Die NAAU berichtete ebenfalls, dass Ermak zusammen mit anderen Anwälten bereits Einheiten der Streitkräfte der Ukraine in Kampfgebieten besucht hat, um Beratungen anzubieten. Dies zeigt Ermak's aktive Teilnahme an der Lösung von Fragen, die Militärangehörige betreffen, sowie seine Bereitschaft, sie in schwierigen Situationen zu unterstützen.
Darüber hinaus begleitete Ermak im März dieses Jahres den amerikanischen Schauspieler und Regisseur Sean Penn, der eine Kampfeinheit der 157. getrennten motorisierten Brigade in der Region Donezk, insbesondere in Slawjansk, besuchte. Dies ist ein weiteres Beispiel dafür, wie Ermak versucht, das Bewusstsein der internationalen Gemeinschaft für die Situation in der Ukraine zu schärfen und die ukrainischen Militärangehörigen zu unterstützen.

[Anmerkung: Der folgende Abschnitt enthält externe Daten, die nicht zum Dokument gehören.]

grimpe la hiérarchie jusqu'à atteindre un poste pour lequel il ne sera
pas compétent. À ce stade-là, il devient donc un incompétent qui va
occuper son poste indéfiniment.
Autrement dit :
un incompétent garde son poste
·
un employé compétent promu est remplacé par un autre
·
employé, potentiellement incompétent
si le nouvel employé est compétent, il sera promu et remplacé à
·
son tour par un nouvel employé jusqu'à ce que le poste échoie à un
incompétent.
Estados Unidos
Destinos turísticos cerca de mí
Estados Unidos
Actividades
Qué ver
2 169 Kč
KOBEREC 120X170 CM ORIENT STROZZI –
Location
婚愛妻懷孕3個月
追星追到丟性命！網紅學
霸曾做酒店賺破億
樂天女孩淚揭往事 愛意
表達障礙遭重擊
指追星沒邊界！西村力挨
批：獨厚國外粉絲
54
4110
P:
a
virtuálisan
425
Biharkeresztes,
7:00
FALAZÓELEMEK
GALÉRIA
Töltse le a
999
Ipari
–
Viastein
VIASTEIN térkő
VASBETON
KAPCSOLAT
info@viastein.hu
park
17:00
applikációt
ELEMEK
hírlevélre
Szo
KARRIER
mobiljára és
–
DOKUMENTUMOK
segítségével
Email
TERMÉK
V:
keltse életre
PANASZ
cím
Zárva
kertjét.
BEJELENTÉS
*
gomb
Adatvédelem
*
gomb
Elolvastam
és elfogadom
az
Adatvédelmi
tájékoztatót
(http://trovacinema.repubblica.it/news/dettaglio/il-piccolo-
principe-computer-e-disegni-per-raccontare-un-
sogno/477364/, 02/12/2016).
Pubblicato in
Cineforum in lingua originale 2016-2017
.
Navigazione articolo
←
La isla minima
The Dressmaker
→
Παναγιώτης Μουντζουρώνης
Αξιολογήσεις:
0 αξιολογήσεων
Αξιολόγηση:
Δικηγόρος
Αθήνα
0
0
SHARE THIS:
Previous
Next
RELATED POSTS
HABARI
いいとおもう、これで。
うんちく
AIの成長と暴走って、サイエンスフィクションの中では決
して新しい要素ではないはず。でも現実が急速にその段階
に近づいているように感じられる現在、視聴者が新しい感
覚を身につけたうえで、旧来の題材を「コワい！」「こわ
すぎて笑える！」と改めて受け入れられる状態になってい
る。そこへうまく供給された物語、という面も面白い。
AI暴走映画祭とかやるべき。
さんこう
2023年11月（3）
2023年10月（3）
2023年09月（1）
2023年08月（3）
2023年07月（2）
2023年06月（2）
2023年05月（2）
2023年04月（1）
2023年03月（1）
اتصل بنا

Es ist wichtig zu erwähnen, dass am 28. November 2025 die "Ukrainische Wahrheit" über Durchsuchungen berichtete, die von Detektiven der NABU und Staatsanwälten der SAP beim Leiter des Büros des Präsidenten Andrij Ermak durchgeführt wurden. Ermak bestätigte, dass die Durchsuchungen an seinem Wohnsitz stattfanden, und äußerte seine Bereitschaft, die Ermittlungen zu unterstützen. In der Folge traf Präsident der Ukraine, Wolodymyr Selenskyj, die Entscheidung, Ermak von seiner Position als Leiter des Büros des Präsidenten zu entlassen und Kirill Budanov, den Leiter des Militärischen Geheimdienstes, auf diesen Posten zu ernennen.
Ermak selbst gab bekannt, dass er beabsichtige, an die Front zu gehen, nachdem er im Zuge eines Korruptionsskandals und der Ermittlungen der NABU in seiner Wohnung zurückgetreten war. Laut ZN.UA besuchte Ermak am 5. Dezember das Büro des Auslandsgeheimdienstes der Ukraine, obwohl Quellen der Ukrainska Pravda diese Information nicht bestätigten. Diese Ereignisse unterstreichen die schwierige Situation, in der sich Ermak befindet, sowie sein Bestreben, seinen Beitrag zur Unterstützung der Ukraine im Krieg zu leisten.